(Raw data Opens)

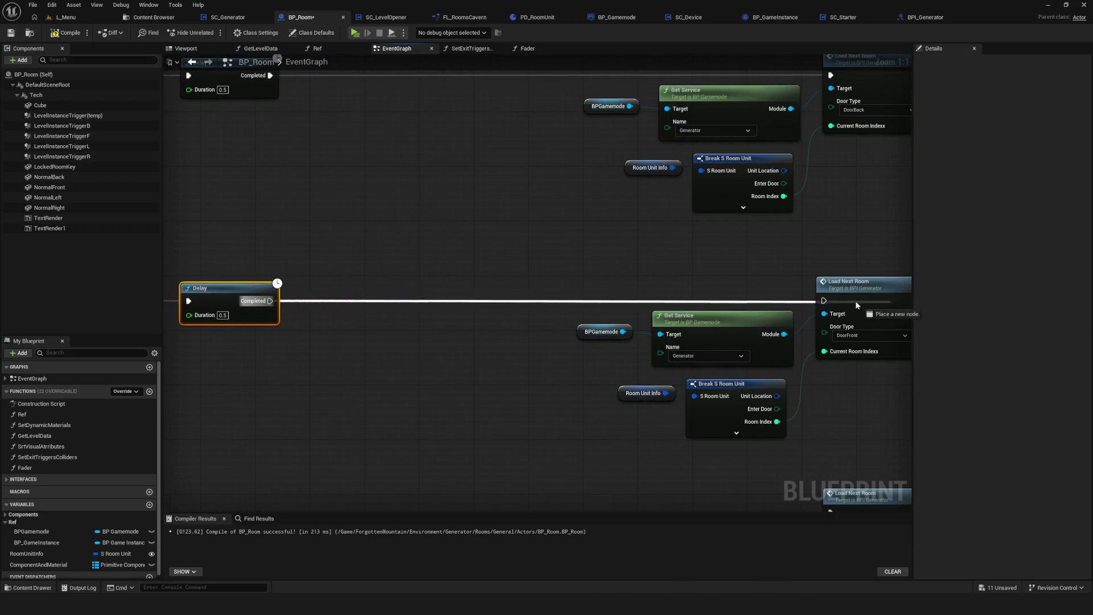
pyautogui.moveTo(826, 302); pyautogui.dragTo(826, 302)
# Wire Delays into the third and fourth chains, then compile and save BP_Room.
pyautogui.scroll(-5, 418, 248)
pyautogui.scroll(4, 502, 299)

(Raw data Closes)

Exercise
Each line above is to be copied verbatim. Drop any image from the copy.

Result of the task
pyautogui.moveTo(826, 302); pyautogui.dragTo(826, 302)
# Wire Delays into the third and fourth chains, then compile and save BP_Room.
pyautogui.scroll(-5, 418, 248)
pyautogui.scroll(4, 502, 299)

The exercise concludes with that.